Davey’s favourite Canadian playwrights include Moscovitch for her dialogue – “you read it on the page, it’s perfectly paced”; Alberta-based playwright Makram Ayache – after seeing the world premiere of Hooves, “I would see anything he’s written, it was such a moving piece of theatre”; and Erin Shields who adapts classical works centering them on women (“Queen Goneril was the second play I saw in Toronto”).
“Soulpepper has free under-25 tickets. We had to review a play. I got to speak with Erin Shields at a York University conference. She is writing a play about women during the Trojan War, a commission for Stratford Festival and I’m quite excited about it.”
Another Canadian playwright Davey admires is Ho Ka Kei (Jeff Ho) who wrote Cockroach as well as Iphigenia and the Furies (on Taurian Land). “Reading his Iphigenia helped with my Iphigenia play – his play is funny and absurd, with excellent pacing, it made ‘baseball bat to the brain’ kind of points,” she said.
Davey is always hunting down other adaptations of classic plays. “There are always different interpretations possible.”
American actor and playwright Ellen McLaughlin, who counts Iphigenia and Other Daughters among her works, has written adaptations of many classical plays. “It’s nice to see someone get so much mileage out of classical plays,” Davey said. “And [Chicano playwright] Luis Alfaro has Oedipus, Electra and Medea adaptations that are all wonderful.”
So what’s next for this young playwright? “I’m now working on a couple things – shorter play about Helen of Troy.
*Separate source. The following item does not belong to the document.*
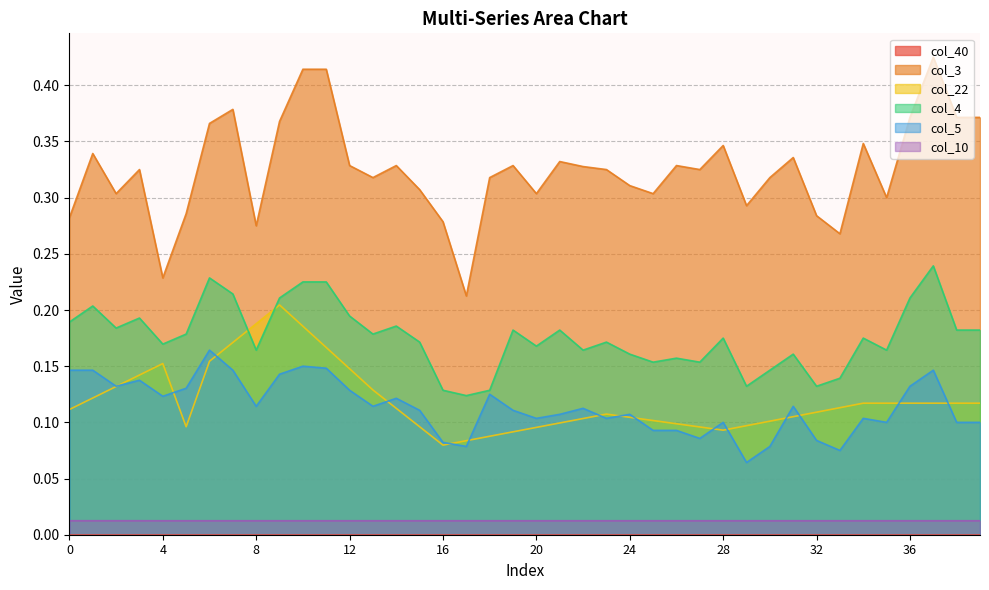

What is the difference between the highest and lowest values at 31?

0.3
It’s a one-person play with Helen on the battleground, explaining why she’s eating a corpse.” The second half of the piece focuses on Clytemnestra after she kills her husband. “I’m also working on an adaption of the latter half of the Oresteia.”
Davey’s work was one of four Curtain Raiser excerpts of plays during Nightwood Theatre’s Groundswell Festival 2023 in October 2023. As for plans to workshop or mount their work, Davey is succinct. “I’m 18 – there hasn’t been much time to have plays produced. I just write plays and see what happens.” But that doesn’t mean their plays will remain on the page. “Often I’ll be in a new theatre space and I’ll think, ‘I’d love to have something put on in this room’.”